Under Armour Inc slashed 2017 forecasts and reported its first quarterly fall in revenue since going public as the sportswear firm struggled against fierce competition from Nike and Adidas in North America.

Shares in the maker of Stephen Curry basketball shoes, already among the worst performing stocks on the S&P 500 in the past year, fell 16 percent to $13.82 in premarket trading.

Rival Nike also fell as did shares in several retail chains which sell Under Armour’s products -- Dick’s Sporting , Finish Line and Hibbet.

The sportswear maker struggled again in its biggest market, North America, as a lack of innovation coupled with an intensifying price war among retailers ate into profits.

One part of the company’s troubles is linked to the waning demand for athleisure fashion, where customers wear exercise clothing in both casual and formal environments.

Retail chains which stocked these items heavily not long ago are now reducing shelf space, spurring a 12 percent decline in wholesale revenue for Under Armour.

The repositioning of Adidas, an underdog only two years ago in North America, has also exacerbated Under Armour’s problems as the German firm won back customers with cleverly tweaked retro lines of shoes.

Under Armour’s revenue fell 4.5 percent year-on-year in the quarter ended Sept. 30, its first such decline since going public in 2005. The company also blamed “operational challenges” related to the upgrading of its IT systems for the drop in sales.

The Baltimore, Maryland-based company cut its forecast for the percentage rise in full-year revenue to the low single-digits from 9-11 percent earlier.

“This is now about more than external factors,” Neil Saunders, managing director of research house GlobalData Retail, wrote in a note.

“It demonstrates issues with the (Under Armour) brand and its proposition.
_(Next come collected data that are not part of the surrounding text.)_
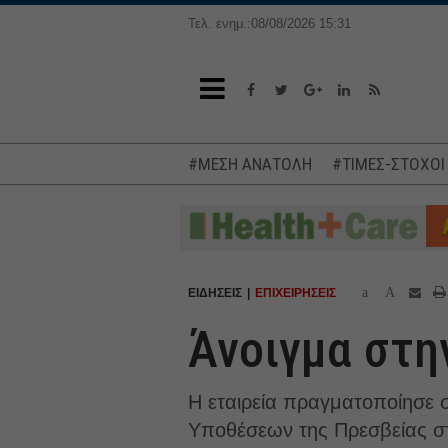
Τελ. ενημ.:08/08/2026 15:31
#ΜΕΣΗ ΑΝΑΤΟΛΗ
#ΤΙΜΕΣ-ΣΤΟΧΟΙ
a
A
ΕΙΔΗΣΕΙΣ
ΕΠΙΧΕΙΡΗΣΕΙΣ
Άνοιγμα στη
Η εταιρεία πραγματοποίησε 
Υποθέσεων της Πρεσβείας στ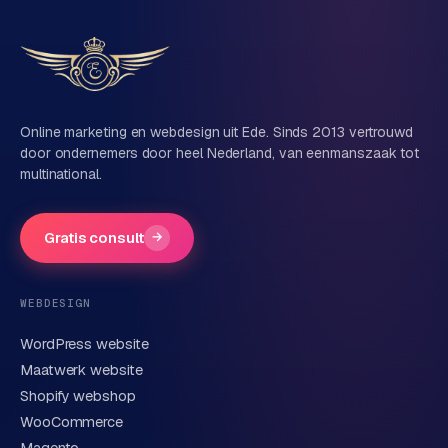
Vertel ons over je project
Naam
Online marketing en webdesign uit Ede. Sinds 2013 vertrouwd
door ondernemers door heel Nederland, van eenmanszaak tot
multinational.
Bedrijfsnaam
(optioneel)
Gratis consult
→
Telefoonnummer
(optioneel)
WEBDESIGN
WordPress website
E-mail
Maatwerk website
Shopify webshop
WooCommerce
Korte omschrijving van je vraag of project
Magento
Especially so since other brands and retailers... have not posted such calamitous figures.”

Under Armour’s shares still carries the highest valuation of the big global sportswear companies with its stock trading at 39.1 times forward earnings. Nike in contrast trades at 22.4 times, and Adidas at 24.7 times.

The company also said net income more than halved to $54.2 million, or 12 cents per Class C share, mainly due to an $85 million charge related to a previously announced plan to cut jobs and close stores.

Excluding items, the company earned 22 cents per share, topping an already downbeat analysts’ consensus by three cents, according to Thomson Reuters I/B/E/S.

It cut its full-year adjusted earnings forecast to 18 to 20 cents per share, compared to a previous 37 to 40 cents.